In 1982, Ron Gruner, Craig Mundie, and Rich McAndrew founded Alliant Computer Systems to build parallel supercomputers. Their goal was to build a machine that used multiprocessing to achieve better performance than the fastest single-CPU machines, but in a way that was transparent to developers.
In 1985, after 3 years of work, they’d done it, and for the next several years Alliant was one of the leading players in the turbulent parallel computer industry. But the company lost its way; Gruner left in 1991 after disagreement about the company’s direction; and a year later Alliant filed for bankruptcy.
Looking for something to do next, Gruner started a new company at the opposite end of the spectrum: a web-based service business.

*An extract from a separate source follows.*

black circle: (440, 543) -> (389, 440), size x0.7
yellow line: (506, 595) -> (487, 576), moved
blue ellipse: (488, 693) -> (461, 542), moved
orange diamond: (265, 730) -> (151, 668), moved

His experience as CEO of Alliant had taught him the importance of investor relations. In 1992, he founded Shareholder.com with the goal of using technology to automate the process. Shareholder.com grew steadily, and in February 2006 was acquired by NASDAQ.

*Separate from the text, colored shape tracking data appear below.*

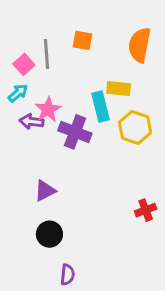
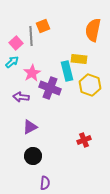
orange square: (82, 40) -> (43, 26), moved, turned -32
purple arrow: (31, 121) -> (21, 97), moved
red cross: (146, 210) -> (84, 140), moved

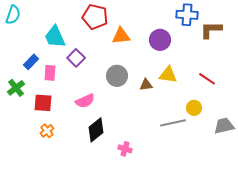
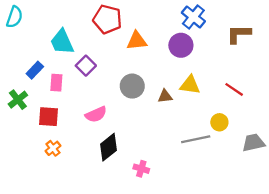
blue cross: (187, 15) -> (193, 17), moved, turned 35

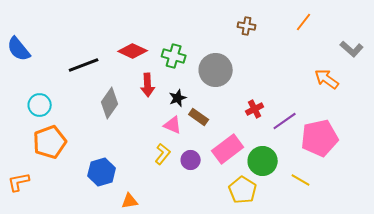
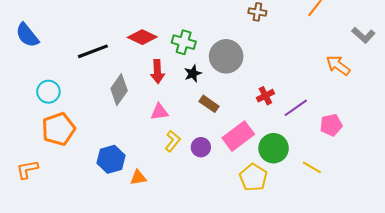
black star: (178, 98) -> (193, 74), moved
pink triangle: (173, 125) -> (159, 112), moved, turned -30
pink pentagon: (320, 138) -> (331, 125), size x0.6
orange triangle: (130, 201) -> (138, 177), moved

Before reading the case study, I’ve never thought that there was Alliant Computer Systems and Shareholder.com in our industry because I’ve never been heard of it even once in my life.

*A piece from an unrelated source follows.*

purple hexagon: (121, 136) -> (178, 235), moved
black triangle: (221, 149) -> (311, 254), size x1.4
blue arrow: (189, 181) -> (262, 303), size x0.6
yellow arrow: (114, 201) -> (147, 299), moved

Gruner really had three jobs in his life, starting with Data General in 1969. He moved up from Oklahoma to Massachusetts to work for Data General, which got a lot of visibility in the late ‘60s, even though it was a very small company. He started as their 43rd employee and saw them grow to over 15,000 when he left in 1982.
After reading the study, I’ve learned that you must be decisive in making choices because the success of the business will depend on it. You must also be well motivated to surpass all things especially big problems. And be ready of competitors that will block your way to the gate of success.